Réponse : Il est difficile de rattacher Pierre Schoendoerffer àune « école » particulière, d’abord parce qu’il est un des rares cinéastes français à occuper durablement ce champ thématique de la décolonisation, de la guerre et de l’aventure. Au moment de la sortie de la 317e section, certains ont voulu voir dans ce film une forme de « cinéma-vérité », très en vogue à l’époque. Les liens qui unissent Pierre Schoendoerffer et Raoul Coutard, son chef-opérateur, très présent dans les mêmes années auprès des réalisateurs de la Nouvelle Vague, pourrait aussi induire le spectateur en erreur. Car Pierre Schoendoerffer ne fait pas du « cinéma-vérité » au sens où on l’entend en général : il ne laisse que peu de place à la spontanéité lors du tournage, il dirige ses acteurs en fonction d’un scénario scrupuleusement écrit et travaillé, qu’il ne fait qu’adapter à des conditions de tournage parfois hors du commun. Il utilise, comme Raoul Coutard, les mots de l’artisan pour décrire sa manière de travailler. On découvre au fil du temps de affinités particulières entre le duo « Schoendoerffer / Coutard » et Jacques Perrin, Bruno Crémer, Jacques Dufilho ou Claude Rich. Non pas des affinités idéologiques, mais des attachements communs à certains repères et certains principes dans la manière de travailler, une fidélité sans flagornerie qui n’est pas si courante dans le petit monde du cinéma, un même effacement des ego devant l’histoire à raconter à un public.

Question : Pensez-vous qu’il y a, au sein de l’institution militaire par rapport au reste de la société, une compréhension ou une approche différente des films de Pierre Schoendoerffer ?
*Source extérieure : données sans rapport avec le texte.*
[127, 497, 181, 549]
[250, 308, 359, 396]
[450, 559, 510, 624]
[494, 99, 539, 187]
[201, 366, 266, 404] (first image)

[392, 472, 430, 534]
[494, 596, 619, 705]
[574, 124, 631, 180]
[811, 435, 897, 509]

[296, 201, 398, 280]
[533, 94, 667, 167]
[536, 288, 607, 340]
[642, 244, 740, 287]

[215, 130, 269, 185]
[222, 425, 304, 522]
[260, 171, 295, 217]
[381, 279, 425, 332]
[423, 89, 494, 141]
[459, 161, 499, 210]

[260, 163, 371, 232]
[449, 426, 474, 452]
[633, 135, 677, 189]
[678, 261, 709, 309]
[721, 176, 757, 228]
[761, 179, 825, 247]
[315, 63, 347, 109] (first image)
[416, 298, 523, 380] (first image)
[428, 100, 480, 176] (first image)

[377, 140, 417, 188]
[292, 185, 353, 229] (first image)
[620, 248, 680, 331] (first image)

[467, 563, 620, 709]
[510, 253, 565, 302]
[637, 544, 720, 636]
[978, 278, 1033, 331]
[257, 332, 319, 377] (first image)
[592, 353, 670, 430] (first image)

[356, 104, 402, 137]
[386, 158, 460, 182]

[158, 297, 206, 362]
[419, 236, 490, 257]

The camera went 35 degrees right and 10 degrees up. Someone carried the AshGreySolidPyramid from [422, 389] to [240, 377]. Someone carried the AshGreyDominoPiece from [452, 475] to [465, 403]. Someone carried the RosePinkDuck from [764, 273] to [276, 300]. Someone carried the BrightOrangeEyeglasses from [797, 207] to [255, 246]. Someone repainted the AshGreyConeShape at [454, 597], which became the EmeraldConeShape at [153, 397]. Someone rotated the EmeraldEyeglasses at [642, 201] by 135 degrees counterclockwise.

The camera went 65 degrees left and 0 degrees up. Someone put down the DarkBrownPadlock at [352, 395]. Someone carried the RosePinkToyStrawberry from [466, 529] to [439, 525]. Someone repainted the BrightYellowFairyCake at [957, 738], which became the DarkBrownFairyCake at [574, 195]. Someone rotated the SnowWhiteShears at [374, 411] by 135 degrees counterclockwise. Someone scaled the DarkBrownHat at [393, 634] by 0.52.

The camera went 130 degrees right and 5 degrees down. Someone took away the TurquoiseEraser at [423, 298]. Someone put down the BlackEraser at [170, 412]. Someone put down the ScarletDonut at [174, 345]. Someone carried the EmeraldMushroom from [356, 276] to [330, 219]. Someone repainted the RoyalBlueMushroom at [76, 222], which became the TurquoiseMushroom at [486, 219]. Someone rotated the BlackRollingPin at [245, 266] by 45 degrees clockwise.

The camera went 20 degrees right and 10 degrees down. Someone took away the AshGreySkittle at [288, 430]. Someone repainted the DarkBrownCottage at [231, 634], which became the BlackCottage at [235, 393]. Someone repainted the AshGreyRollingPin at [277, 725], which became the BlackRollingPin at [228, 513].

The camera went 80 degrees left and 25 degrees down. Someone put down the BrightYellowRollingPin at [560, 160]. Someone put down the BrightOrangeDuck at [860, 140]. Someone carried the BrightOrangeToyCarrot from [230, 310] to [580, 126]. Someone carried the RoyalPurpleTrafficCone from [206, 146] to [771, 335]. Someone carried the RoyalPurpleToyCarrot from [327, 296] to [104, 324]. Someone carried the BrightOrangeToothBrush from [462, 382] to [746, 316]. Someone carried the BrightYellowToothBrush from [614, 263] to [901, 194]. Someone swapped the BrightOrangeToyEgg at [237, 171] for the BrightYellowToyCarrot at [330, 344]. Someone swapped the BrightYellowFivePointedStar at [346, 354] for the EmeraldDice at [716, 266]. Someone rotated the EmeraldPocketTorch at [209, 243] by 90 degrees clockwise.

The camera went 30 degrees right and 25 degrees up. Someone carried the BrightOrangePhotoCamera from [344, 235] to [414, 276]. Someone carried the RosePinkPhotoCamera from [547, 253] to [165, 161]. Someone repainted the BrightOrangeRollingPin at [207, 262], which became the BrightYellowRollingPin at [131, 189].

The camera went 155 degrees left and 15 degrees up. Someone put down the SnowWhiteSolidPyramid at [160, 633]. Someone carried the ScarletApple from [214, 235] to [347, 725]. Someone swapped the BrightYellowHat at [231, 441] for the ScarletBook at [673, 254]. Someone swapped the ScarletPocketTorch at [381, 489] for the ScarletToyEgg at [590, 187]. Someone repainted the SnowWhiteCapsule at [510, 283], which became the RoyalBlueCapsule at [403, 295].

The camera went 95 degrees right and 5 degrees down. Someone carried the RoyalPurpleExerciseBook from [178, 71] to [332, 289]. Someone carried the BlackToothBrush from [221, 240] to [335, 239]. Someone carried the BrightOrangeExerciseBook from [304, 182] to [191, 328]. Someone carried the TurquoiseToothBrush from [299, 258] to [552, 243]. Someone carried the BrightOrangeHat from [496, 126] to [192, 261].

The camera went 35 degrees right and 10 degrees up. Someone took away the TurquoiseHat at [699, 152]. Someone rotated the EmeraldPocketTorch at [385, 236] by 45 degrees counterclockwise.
Réponse : Le livre ne prend pas directement en compte cette approche : les seuls militaires rencontrés ont été des anciens combattants d’Indochine, pour lesquels la 317e section demeure un film-choc, même quand leurs souvenirs précis sont estompés. Les images de la 317e section se sont parfois substituées dans leur mémoire à leurs propres souvenirs. Certains ont vécu une guerre d’Indochine très différente, mais ils commencent généralement toujours par évoquer un sentiment d’identification très fort au lieutenant Torrens et à l’adjudant Willsdorff. Pour ce qui est des militaires d’active, ma réponse ne peut être fondée que sur des impressions au fil de conversations informelles,en général avec des officiers et quelques sous-officiers. Tous connaissent Pierre Schoendoerffer et au moins un ou deux de ses films. Tous font l’éloge de cette oeuvre. Je pense qu’ils y trouvent une reconnaissance de leur engagement, qu’ils estiment (à tort ou à raison) insuffisamment valorisé. Enfin, le goût des militaires pour cette oeuvre ne doit pas faire oublier que Pierre Schoendoerffer a su trouver de nombreux spectateurs au-delà de leurs rangs. Lorsqu’ils sont projetés, ses films suscitent à chaque fois l’émergence de publics variés et de tous horizons, comme en a témoigné par exemple la rétrospective qui lui a été consacrée à la Cinémathèque française en 2007.

Bénédicte Chéron, merci beaucoup pour nous avoir consacré un peu de temps, et bonne chance pour ce beau livre.